# Mountain Bikes



## Matt. (Aug 26, 2007)

Hi guys,

I know there is a few MTB's on here, so I could do with a bit of advice.

Looking to spend £400. I don't think 29er look right. The wheels just look too big. Again when side by side the 26" wheel looks tiny.

I would like Hydraulic Disk Brakes.

So I first looked at these

Carrera Vulcan - http://www.halfords.com/webapp/wcs/...goryId=165499&productId=1024756&storeId=10001

Voodoo - http://www.halfords.com/cycling/bikes/mountain-bikes/voodoo-hoodoo-mountain-bike-2013-2014-20

Then in a local bike shop they suggested Merida.

Any info/help/advice/ideas would be great.


----------



## chrisc (Jun 15, 2008)

i hava a canzo and a bokor by voodoo and think there great so id say voodoo.


----------



## Clancy (Jul 21, 2013)

Get a kona or a second hand one 

I had a 2009 kona shred, just sold it last week oddly enough. Fantastic bike, cable brakes though, never bothered me 

great fun and never gave me a single problem


----------



## Bizcam (Nov 19, 2012)

Have a look on this site http://www.tredz.co.uk/bikes


----------



## cossiecol (Jun 29, 2014)

What sort of riding are you looking to do? I assume x-trail?
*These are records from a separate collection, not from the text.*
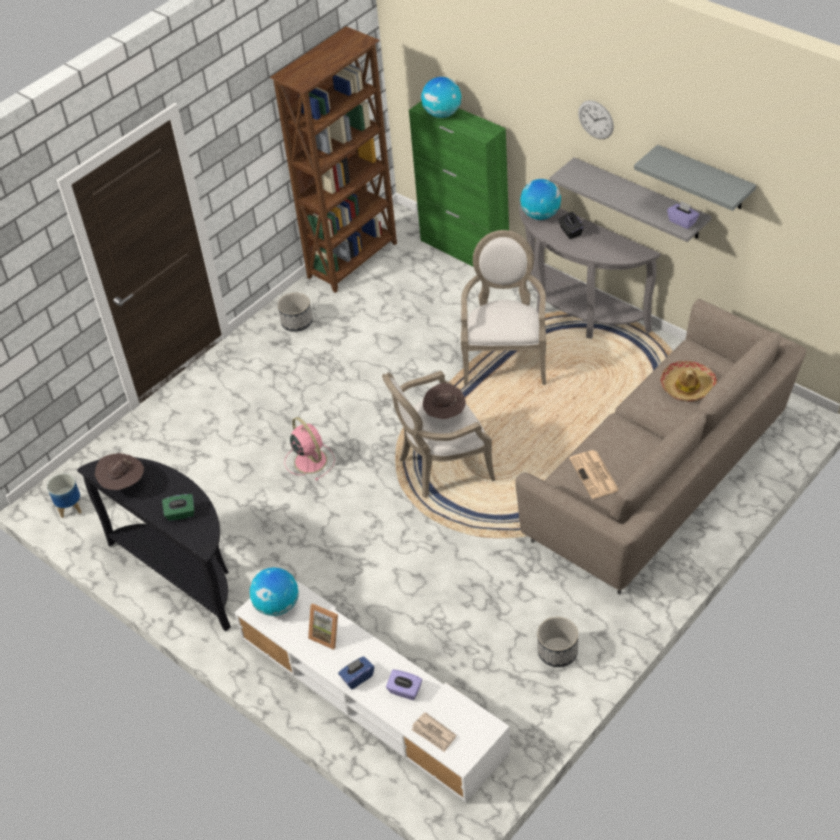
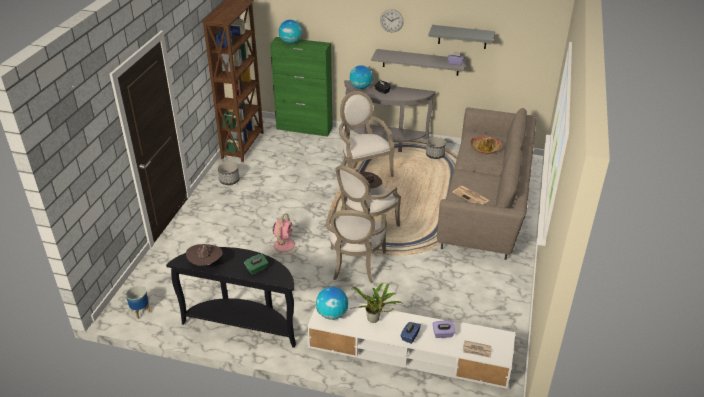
camera: 30 degrees left, 10 degrees down
pink fan [284,417,335,481] -> pink fan turned 75 degrees clockwise [270,214,300,255]
picture frame [308,603,338,650] -> potted plant [353,283,402,323]
planter [537,617,578,667] -> planter moved to [426,137,446,159]
none -> armchair [326,210,387,283]

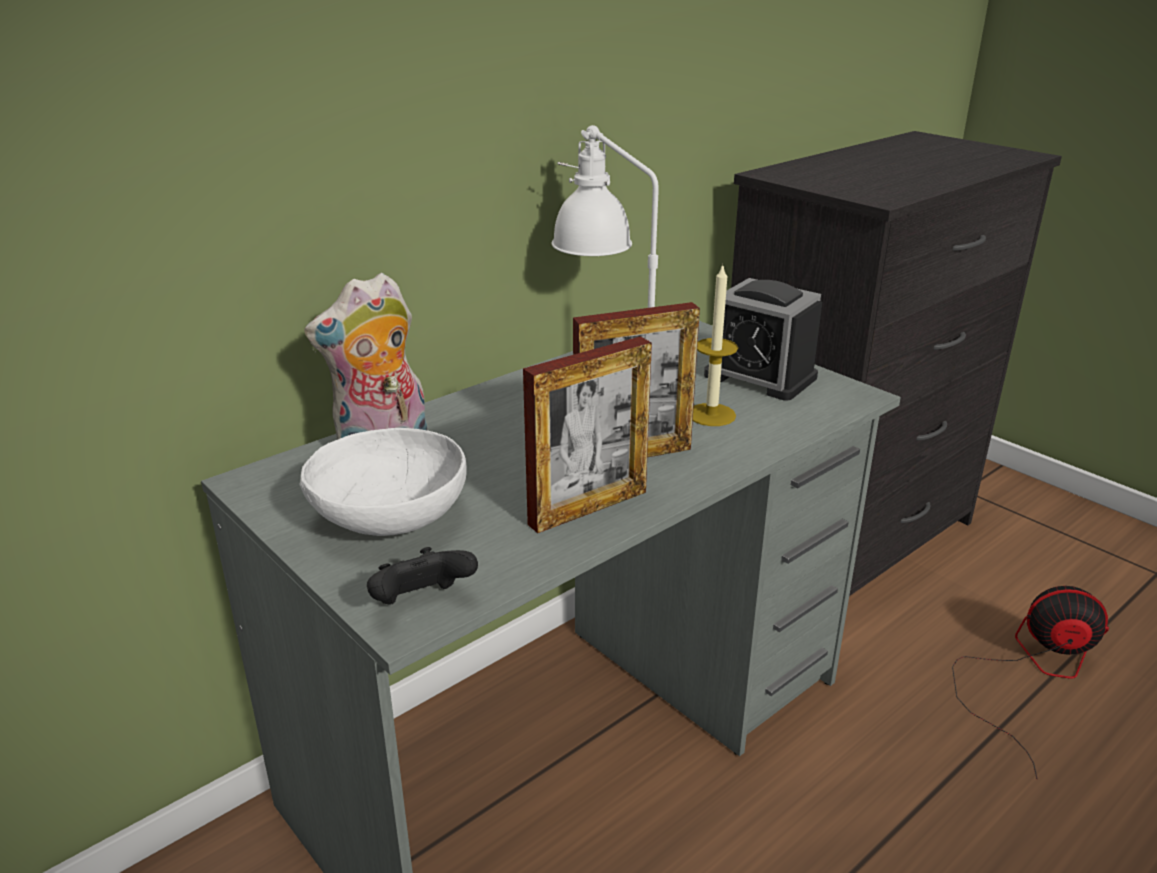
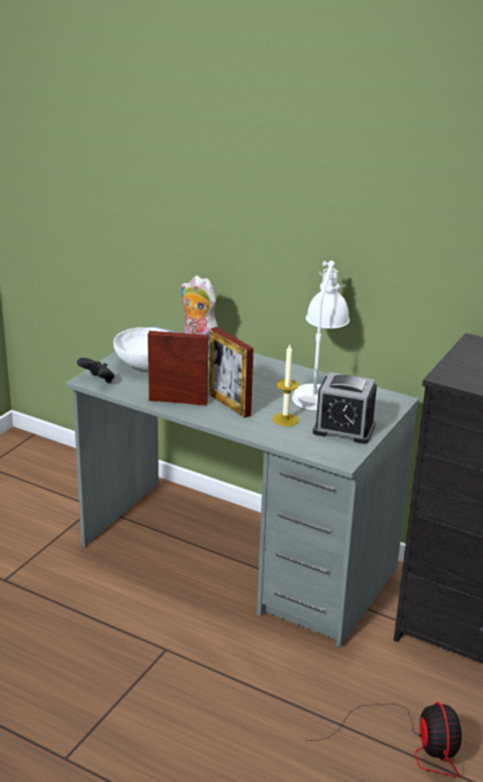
camera: 70 degrees right, 0 degrees up
picture frame [523,337,652,533] -> picture frame turned 150 degrees clockwise [148,331,208,405]
alarm clock [704,278,822,401] -> alarm clock turned 90 degrees counterclockwise [313,372,377,444]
Personally I would spen an extra bit (if you could) and look at Specialized. Some good starting bikes.


----------



## Kimo (Jun 7, 2013)

Just got the Bantu after loving it when it first Came out years ago

Bargain at £300


----------



## Matt. (Aug 26, 2007)

Will be on road in week and off road at weekends. 
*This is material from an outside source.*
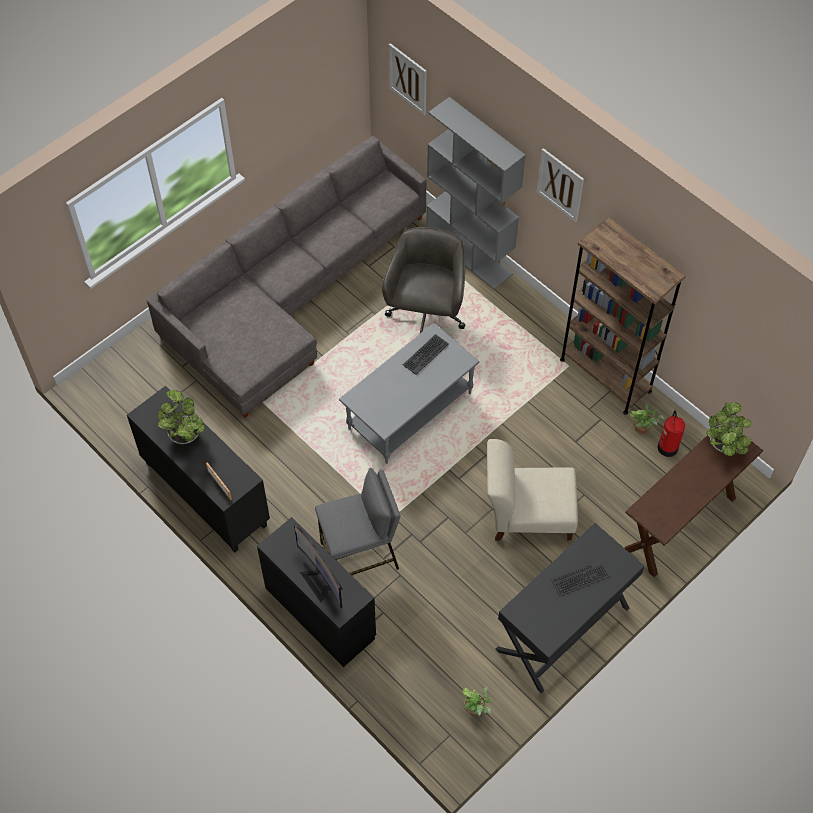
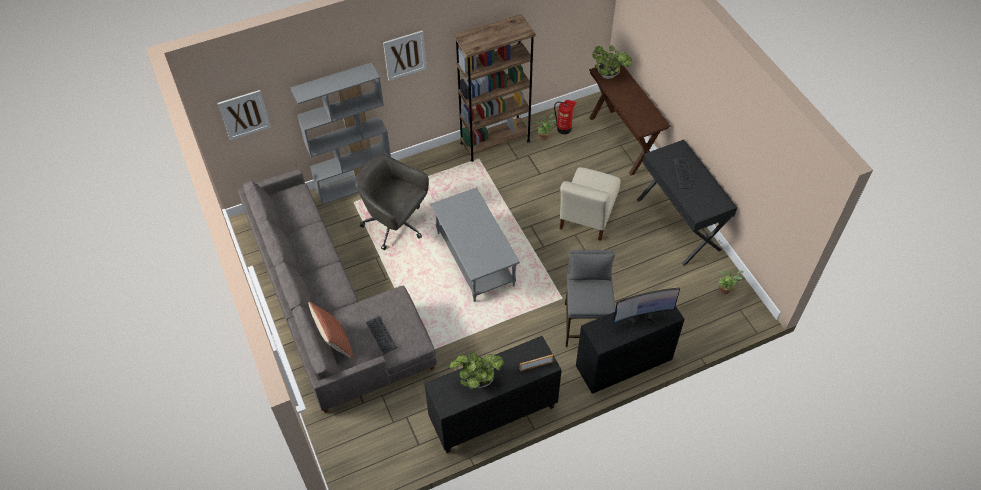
camera: 70 degrees left, 5 degrees down
keyboard [403,334,449,375] -> keyboard moved to [366,316,397,355]
none -> pillow [308,302,353,359]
The Carrera is £360 and Voodoo £380


----------



## Kimo (Jun 7, 2013)

Oh the hoodoo?

Not as good as it once was but still good

Should get £40 off the hoodoo though of you spend another penny


----------



## aerodynamic18 (Feb 12, 2011)

i have the previous years model of the voodoo. I completed a 85 mile bike ride on it last year on road. For on road i bought a set of on road tyres for it and it made a massive difference.


----------



## Matt. (Aug 26, 2007)

Kimo73 said:


> Oh the hoodoo?
> 
> Not as good as it once was but still good
> 
> Should get £40 off the hoodoo though of you spend another penny


Yes your right so there both £360 then.

So for someone that doesn't know an awful lot about bikes, how would I decide?


----------



## Kimo (Jun 7, 2013)

Then definitely the hoodoo aha


----------



## Matt. (Aug 26, 2007)

On what basis? Not sure if the 26" wheels put me off a bit.


----------



## Matt. (Aug 26, 2007)

Had a play with the basket and for some reason it still only knocks £20 off even if over £400


----------